What are some recent, upcoming or current projects you are working on? Right now, I’m working on some new thread pieces I’ll show at Armory with Ronchini Gallery. And last year was such a great year! Duro Olowu included me in ‘Making and Unmaking’ at the Camden Arts Centre, and took part in Tim Sayer’s exhibition at the Hepworth Wakefield. I also did a residency with the Shandaken Project at Storm King.
Favorite drink? I have to say smoothies as I make them religiously. I use a Nutribullet and I can’t remember what life felt like without it. I even took it with me to my residency, and all the other artists were very supportive and ended up converting too. It’s sort of a cult figure now.

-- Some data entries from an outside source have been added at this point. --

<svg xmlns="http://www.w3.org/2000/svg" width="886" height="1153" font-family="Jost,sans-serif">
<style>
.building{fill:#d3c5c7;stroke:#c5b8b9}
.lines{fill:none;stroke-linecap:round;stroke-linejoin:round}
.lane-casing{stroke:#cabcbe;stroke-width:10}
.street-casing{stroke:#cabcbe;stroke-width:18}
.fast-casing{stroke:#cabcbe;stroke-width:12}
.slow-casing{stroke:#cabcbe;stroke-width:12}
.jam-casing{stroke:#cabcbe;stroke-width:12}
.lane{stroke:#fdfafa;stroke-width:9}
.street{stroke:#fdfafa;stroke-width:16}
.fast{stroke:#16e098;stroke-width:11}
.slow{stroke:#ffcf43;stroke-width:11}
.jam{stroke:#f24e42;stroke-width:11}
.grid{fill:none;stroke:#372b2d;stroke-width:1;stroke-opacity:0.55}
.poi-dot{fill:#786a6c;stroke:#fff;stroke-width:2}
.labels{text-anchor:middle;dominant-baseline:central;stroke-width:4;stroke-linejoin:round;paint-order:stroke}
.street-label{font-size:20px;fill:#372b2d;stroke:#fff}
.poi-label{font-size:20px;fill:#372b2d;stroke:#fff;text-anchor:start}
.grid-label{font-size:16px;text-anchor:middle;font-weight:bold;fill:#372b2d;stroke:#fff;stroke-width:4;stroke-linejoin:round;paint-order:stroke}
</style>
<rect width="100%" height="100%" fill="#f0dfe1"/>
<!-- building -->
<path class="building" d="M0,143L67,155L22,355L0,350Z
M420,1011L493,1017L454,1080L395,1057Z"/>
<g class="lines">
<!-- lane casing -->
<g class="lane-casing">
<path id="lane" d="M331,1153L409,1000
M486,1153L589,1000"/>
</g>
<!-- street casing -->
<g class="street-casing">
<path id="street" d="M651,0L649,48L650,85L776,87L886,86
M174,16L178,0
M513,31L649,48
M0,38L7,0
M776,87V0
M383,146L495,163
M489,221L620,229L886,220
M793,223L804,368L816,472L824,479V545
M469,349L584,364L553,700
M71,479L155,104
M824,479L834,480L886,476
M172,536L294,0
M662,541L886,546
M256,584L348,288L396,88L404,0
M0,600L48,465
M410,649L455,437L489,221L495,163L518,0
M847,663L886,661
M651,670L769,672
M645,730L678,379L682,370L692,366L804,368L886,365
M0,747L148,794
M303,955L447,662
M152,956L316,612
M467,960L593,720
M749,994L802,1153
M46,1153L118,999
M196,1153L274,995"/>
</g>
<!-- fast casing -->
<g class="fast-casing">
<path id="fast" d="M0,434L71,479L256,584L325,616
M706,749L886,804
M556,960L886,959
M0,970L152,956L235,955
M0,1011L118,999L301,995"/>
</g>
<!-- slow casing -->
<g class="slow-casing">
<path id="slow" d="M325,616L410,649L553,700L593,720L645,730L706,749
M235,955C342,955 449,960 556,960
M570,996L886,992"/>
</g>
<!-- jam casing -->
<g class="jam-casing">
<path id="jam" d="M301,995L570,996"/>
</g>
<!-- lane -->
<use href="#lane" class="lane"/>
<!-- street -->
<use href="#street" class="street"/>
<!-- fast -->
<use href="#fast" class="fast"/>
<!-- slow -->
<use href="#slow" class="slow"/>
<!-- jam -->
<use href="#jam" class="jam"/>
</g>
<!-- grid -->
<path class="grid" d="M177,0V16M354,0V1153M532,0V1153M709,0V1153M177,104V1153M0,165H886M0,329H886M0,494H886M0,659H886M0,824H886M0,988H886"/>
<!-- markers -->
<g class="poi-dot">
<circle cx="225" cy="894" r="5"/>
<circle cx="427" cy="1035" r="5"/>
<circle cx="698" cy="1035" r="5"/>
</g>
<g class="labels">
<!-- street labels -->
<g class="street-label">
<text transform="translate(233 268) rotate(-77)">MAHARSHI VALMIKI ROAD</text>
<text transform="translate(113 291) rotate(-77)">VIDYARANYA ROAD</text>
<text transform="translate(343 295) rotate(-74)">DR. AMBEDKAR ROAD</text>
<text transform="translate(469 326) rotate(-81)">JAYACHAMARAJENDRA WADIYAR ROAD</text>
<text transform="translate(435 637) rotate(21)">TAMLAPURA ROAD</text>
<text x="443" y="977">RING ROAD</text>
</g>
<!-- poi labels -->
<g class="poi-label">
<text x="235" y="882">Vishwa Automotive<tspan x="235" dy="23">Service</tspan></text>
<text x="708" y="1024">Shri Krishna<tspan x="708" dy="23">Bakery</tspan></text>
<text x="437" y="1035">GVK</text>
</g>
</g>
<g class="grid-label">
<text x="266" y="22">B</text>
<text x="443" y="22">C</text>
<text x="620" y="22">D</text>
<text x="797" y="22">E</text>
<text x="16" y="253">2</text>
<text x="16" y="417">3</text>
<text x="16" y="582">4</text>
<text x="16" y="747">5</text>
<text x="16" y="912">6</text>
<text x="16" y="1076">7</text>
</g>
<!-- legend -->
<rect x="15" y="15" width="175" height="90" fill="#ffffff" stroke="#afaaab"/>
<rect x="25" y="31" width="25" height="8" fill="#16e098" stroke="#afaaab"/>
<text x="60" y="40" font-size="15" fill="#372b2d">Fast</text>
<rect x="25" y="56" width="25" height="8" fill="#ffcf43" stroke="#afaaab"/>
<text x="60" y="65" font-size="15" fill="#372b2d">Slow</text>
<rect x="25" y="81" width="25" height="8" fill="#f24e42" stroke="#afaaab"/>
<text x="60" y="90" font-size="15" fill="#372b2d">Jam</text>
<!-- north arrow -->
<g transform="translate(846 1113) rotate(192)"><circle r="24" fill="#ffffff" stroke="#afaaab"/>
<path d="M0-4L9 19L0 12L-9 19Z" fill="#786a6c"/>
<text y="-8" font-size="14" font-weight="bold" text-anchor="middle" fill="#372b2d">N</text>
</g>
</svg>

Who are some of your favorite artists? Recently I find myself looking at the work of Hannah Levy, Iman Issa, Helen Marten, Jessi Reaves and Ryan Lauderdale. I like the way these people are dealing with cultural detritus and minimalism. They’re making work that references our digital lives without a screen being the focus of the work. I just love the way Helen Marten plays with language. People I’ve always and will continuously admire are Agnes Martin, Dadamaino, Carol Bove, Paolo Scheggi, and Lygia Clark.
What is your process like? My process is fairly slow and multifaceted. I’m making works that require many different types of making. Much of the process takes a good amount of time and requires several steps. For the string pieces, I take threads out of canvas one by one. I then manipulate and sew the fabric, I attach it to the frame one thread at a time, and then I paint the work. It’s tedious. My process also involves a lot of coffee, tacos, and snacks.
Favorite NY hangouts? Prospect Park, Greenwood Cemetery, Raoul’s, St. Ann’s Warehouse.
Cats or dogs? I really want a dog.
What’s your absolute favorite place in the city/the world to be? Soaking in a hot pool of water somewhere or swimming in an ocean.
What were you like in high school? A total nerd, wishing I were a better basketball player.
What are some of the best or worst reactions you have gotten as a result of your work? Response to abstraction is totally subjective and people see what they want to see. That can range from comparison to a landscape, wearable garments, or recalling some latent memory about a woman wearing a sundress. I think thats personal and I don’t deem them as good or bad.